Burial Of The Minnisink - Analysis
A landscape that feels like a blessing, then becomes a threshold
The poem begins by persuading us that we are in a world of calm continuities: sunny slope
, beechen swell
, and the shadowed light of evening
arriving with a soft and silent lapse
. Longfellow makes sunset sound like something the woods receive, a gift laid gently into golden leaves
. That quiet abundance matters because the poem soon asks the landscape to do a harder job: to hold death. When the burial begins, it is not in a separate, darker place; it occurs under the same evening breath and among the same tall, gray forest
. The central claim the poem builds is that the world’s beauty does not prevent loss; it can even make loss feel more fated, as if nature itself is calmly consenting.
The hills and the white cloud: a calm image that hints at a spiritual distance
Before any human voices enter, the poem looks outward and upward: Far upward
rise blue hills
, and a single cloud of white
circles a far uplifted cone
. The image is serene, but it also introduces separation and remoteness. Even the striking phrase about silver lakes
By which the Indian's soul awakes
carries a tension: the speaker seems to translate Indigenous interior life into a picturesque emblem, turning belief into scenery. The tone here is admiring and hushed, but the admiration has a museum-glass quality. What awakens the soul is not named as a story, a community, or a ceremony; it is rendered as a view, an image
that the speaker can frame.
The first turn: the hymn interrupts the sunset
The poem’s hinge is bluntly signaled: But soon
a funeral hymn was heard
. Sound enters and changes everything. The woods that were receiving sunset now stirred
with the soft breath of evening
, and down by the wave comes a band stern in heart
and strong in hand
. The tone turns from pastoral reverie to communal duty. The procession is not frantic; it is winding
, deliberate, as if grief has its own path. The contradiction sharpens: the same evening that spreads beauty also presides over burial, making the ceremony feel at once intimate and impersonal, held under a sky that cannot mourn back.

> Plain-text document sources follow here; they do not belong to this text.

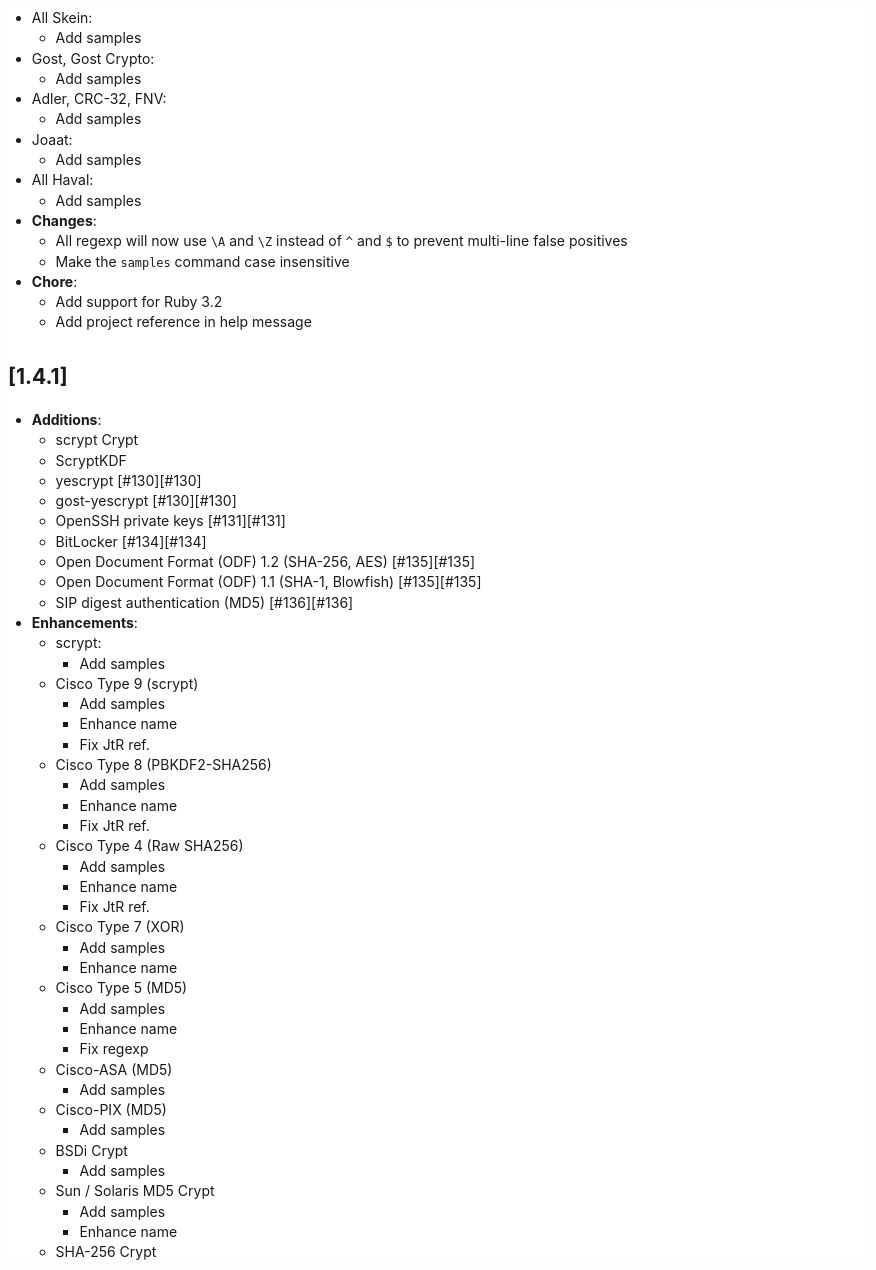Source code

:   - All Skein:
    - Add samples
  - Gost, Gost Crypto:
    - Add samples
  - Adler, CRC-32, FNV:
    - Add samples
  - Joaat:
    - Add samples
  - All Haval:
    - Add samples
- **Changes**:
  - All regexp will now use `\A` and `\Z` instead of `^` and `$` to prevent multi-line false positives
  - Make the `samples` command case insensitive
- **Chore**:
  - Add support for Ruby 3.2
  - Add project reference in help message

[#139]:https://github.com/noraj/haiti/issues/139

## [1.4.1]

- **Additions**:
  - scrypt Crypt
  - ScryptKDF
  - yescrypt [#130][#130]
  - gost-yescrypt [#130][#130]
  - OpenSSH private keys [#131][#131]
  - BitLocker [#134][#134]
  - Open Document Format (ODF) 1.2 (SHA-256, AES) [#135][#135]
  - Open Document Format (ODF) 1.1 (SHA-1, Blowfish) [#135][#135]
  - SIP digest authentication (MD5) [#136][#136]
- **Enhancements**:
  - scrypt:
    - Add samples
  - Cisco Type 9 (scrypt)
    - Add samples
    - Enhance name
    - Fix JtR ref.
  - Cisco Type 8 (PBKDF2-SHA256)
    - Add samples
    - Enhance name
    - Fix JtR ref.
  - Cisco Type 4 (Raw SHA256)
    - Add samples
    - Enhance name
    - Fix JtR ref.
  - Cisco Type 7 (XOR)
    - Add samples
    - Enhance name
  - Cisco Type 5 (MD5)
    - Add samples
    - Enhance name
    - Fix regexp
  - Cisco-ASA (MD5)
    - Add samples
  - Cisco-PIX (MD5)
    - Add samples
  - BSDi Crypt
    - Add samples
  - Sun / Solaris MD5 Crypt
    - Add samples
    - Enhance name
  - SHA-256 Crypt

Time counted in moons and snows: youth, ripeness, and a wrong-season death
The mourners’ song measures a life through natural markers: the last moon of flowers
and thirty snows
that had not yet shed / Their glory
on his head. The language insists the chief is young, not fully wintered into age. Yet the simile that follows refuses a heroic ending: as the summer fruit decays
, so he dies in those naked days
. That phrase naked days
feels like a season stripped of rightful covering, a time that should not be taking someone so early. The poem’s grief is partly about timing: the death is not only sad, it is out of season, like fruit rotting before it is gathered.
Objects of honor, and the cost of turning a person into a set of artifacts
Longfellow dwells on burial goods with tactile attention: a dark cloak of the roebuck's skin
, weapons placed within / Its heavy folds
, a cuirass
of plaited reeds
, a broad belt of shells and beads
. The detail honors a material culture and suggests the chief’s identity is inseparable from craft, labor, and war. But it also risks reducing him to emblem and inventory. The poem wants to preserve him, and one way it preserves is by describing what can be seen and held. The tension is that the chief as a living mind remains mostly absent; we are given the dignity of his equipment and entourage, not his voice.
The riderless horse, and the violent consolation of reunion
The most piercing image arrives with the war-horse: Uncurbed, unreined, and riderless
, he comes with a darting eye
that keeps asking for the missing body. The horse’s confusion makes the loss physical; grief is no longer a ritual mood but an animal search. Then the final act intensifies the poem’s moral discomfort: they freed / Beside the grave his battle steed
, and an arrow is sent into the horse’s stern heart
. The poem frames this as a mythic repair: on the dead man's plain, / The rider grasps his steed again
. Tone-wise, it is both solemn and strangely triumphant, offering reunion as closure. Yet the closure is purchased by another death, and the poem’s last comfort depends on an image we cannot verify, only accept as legend. Longfellow leaves us with a question the poem itself seems to both ask and avoid: if reunion requires sacrifice, is the consolation real, or is it a story grief tells to make violence feel like faith?